Über die Optionen im Reiter Security sorgen Sie für etwas mehr Sicherheit: Desktop lock bewirkt, dass der Lock-Screen über [Strg]+[Alt]+[L] oder den Eintrag Sperren im Systemmenü (oben rechts im Panel) bereit steht (Abbildung 2). Bei Ubuntu 13.04 erreichen Sie ihn auch, wenn Sie über das Systemmenü recht oben auf Abmelden klicken.

Abbildung 2: Nach dem Freischalten im Unity Tweak Tool erreichen Sie den Lock-Screen über Strg+Alt+L oder den Eintrag Sperren im Systemmenü.

Setzen Sie das Häkchen bei Printing, haben Sie als angemeldeter Benutzer das Recht, vorhandene Drucker zu verwalten oder neue einzurichten. Mit den beiden Checkboxen bei User log out und User switching erlauben Sie allen Benutzern das Abmelden von einer aktuellen Sitzung oder das Wechseln zu einem anderen Benutzerkonto bei laufender Sitzung. Andernfalls finden Sie im Systemmenü nur der Eintrag Herunterfahren, nicht aber Abmelden.

Im Reiter Scrolling oder alternativ im Hauptmenü unter System | Scrolling legen Sie verschiedene Einstellungen für das Bedienen Touch-Eingabegeräten sowie das Verhalten der Scroll-Leisten fest.

Erscheinungsbild

Der Abschnitt Appearance widmet sich ganz dem Erscheinungsbild. Über den Reiter Theme installieren Sie bei Bedarf GTK-Themen. Die Funktion unterscheidet sich zwar nicht vom Standard-Dialog in Unity, den Sie unter Systemeinstellungen | Erscheinungsbild finden, er steht dafür aber zusammen mit den übrigen Optionen in Tweak-Tool an einer Stelle bereit.

Seit der Einführung von Unity haben Sie aber keine Möglichkeit mehr, mit Bordmitteln ein neues Thema für die Icons zu wählen. Im Reiter Icons des Unity Tweak Tool finden Sie nun die passende Funktion. Wie bei Unity üblich ist jedes Thema direkt nach dem Anklicken aktiv.

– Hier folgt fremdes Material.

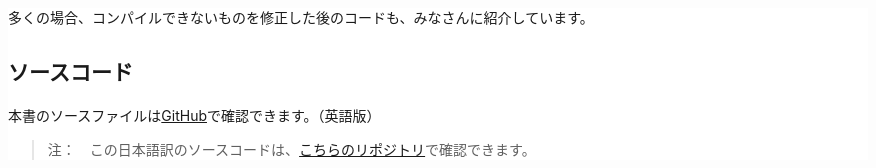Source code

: 
多くの場合、コンパイルできないものを修正した後のコードも、みなさんに紹介しています。


## ソースコード


本書のソースファイルは[GitHub][book]で確認できます。（英語版）

[book]: https://github.com/rust-lang/book/tree/master/src

[book-ja]: https://github.com/misogohan/book/tree/master/src

> 注：　この日本語訳のソースコードは、[こちらのリポジトリ][book-ja]で確認できます。

[nsprust]: https://nostarch.com/rust
[nsp]: https://nostarch.com/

Die Funktionsweise der Reiter Cursor (für Form und Aussehen der Mauszeiger) und Fonts gestaltet sich ähnlich.

Ärgern Sie sich darüber, dass es unter Unity nicht mehr die üblichen Kontrollelemente für Fenster gibt, etwa zum Vergrößern und Verkleinern, dann finden Sie Abhilfe im Reiter Windows Controls. Mit der Funktion Default | Alignment im Abschnitt Layout bestimmen Sie die Position der einzelnen Elemente. Mithilfe des Listenfelds Custom wählen Sie bei Bedarf ein Layout für die Fenster. Diese Layouts unterscheiden sich in Anordnung und Kombination der Kontrollelemente und des Titels für das Fenster.